Saw H yesterday at school event, I was in a great mood. Went to check out a friend's art gallery and then lunch. I looked good, felt good. We had a great conversation.
Clearly, when we start generating chemistry, he wants to take it in another direction. He is extremely driven. He asked me (on the heels of really friendly and interesting convo) the difference between legal separation and divorce. I told him that he can do some research on it. But, it turned the conversation (which obviously was the point).
In continuing he told me that my message about the fact that we are married really stuck with him and he so much as admitted having been with someone else and there being a person.
He told me it is evidence to him that my desire to try to come back together is just about the kids because I seem to care so little about him being with other women....aargh. I see the trap. I told him it is extremely painful but that it is so beyond my control and I have recognized that likelihood for a long time. Somewhere in there I mentioned having warded off sexual advances. He asked "from who? My friends? The 'Russian' guy? [long story]" That sure peaked his interest but doesn't really matter.
Another prolonged conversation about R. Painful, and revelatory, too wiped out to parse for clues right now.
H was at the house working all afternoon. He texted me on his way over that he is sorry he is so defensive and provocative and he doesn't want me to get the wrong idea. When it came up again, I said I would like a few days without discussing this stuff and perhaps we can schedule a time when I am prepared to deal with it.
While he was here, I went about my business but it was pretty hellish. He is aggressively looking for things to sell and started to take things apart. The irony is that so much of what is finally happening are things I wanted for so long (dealing with finances, getting organized) but clearly he is unnerved by this limbo (he's sleeping on a couch at a friend's) and motivated to get out.
His friend came by (with whom I have a great rapport) but still, it felt like this is not MY home. I asked if they were planning on staying for dinner (I knew kids would want them) and I made a great dinner and it was really nice, light...
When I was getting the kids to bed, we went back and forth from bed to bed cuddling with them.

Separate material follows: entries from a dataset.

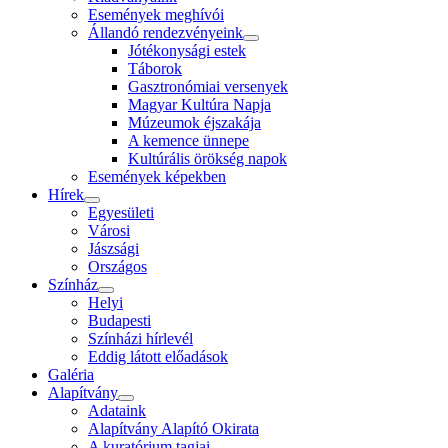
Események meghívói
Állandó rendezvényeink
Jótékonysági estek
Táborok
Gasztronómiai versenyek
Magyar Kultúra Napja
Múzeumok éjszakája
A kemence ünnepe
Kultúrális örökség napok
Események képekben
Hírek
Egyesületi
Városi
Jászsági
Országos
Színház
Helyi
Budapesti
Színházi hírlevél
Eddig látott előadások
Galéria
Alapítvány
Adataink
Alapítvány Alapító Okirata
A kuratórium tagjai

Looking at each other, it was clear we were both thinking about the future without this. And S6 blurted out Mommy together with Daddy is Moddy...just being silly.
H stayed rather late in his office and it so unnerved me. I finally told him I was going to bed and it got so awkward. I didn't go give him a hug, was just going to my room and he asked something about what was wrong or something and it felt weird. I said that I guess sometimes it is just going to feel that way. I gave him a hug and we said good night. At one point he did something really silly and I laughed and I noticed right there that he wants that with me but when we have it, he gets freaked out.
OK, so he left and it occurred to me, "I feel so disrespected" and then of course, "I can only be disrespected if I allow myself to be."
So, I had 101 actions running through my mind. Perhaps, "get the f out and stay out."
I settled down and decided to make a list just for today and give myself some time to figure out my next move. I have a lot of ideas and hope I will get help here figuring it out.
For now:
today-
1)No R talk with H 2) Exercise 3)Call one place regarding volunteering 4) Spend 1 full hour playing with and focused on kids. 5) Give myself three days to process the info I've gotten
I have a few other general little to-dos...
And yes, I realize that my H admitted to being intimate with someone else and I in turn made him a nice dinner...barf.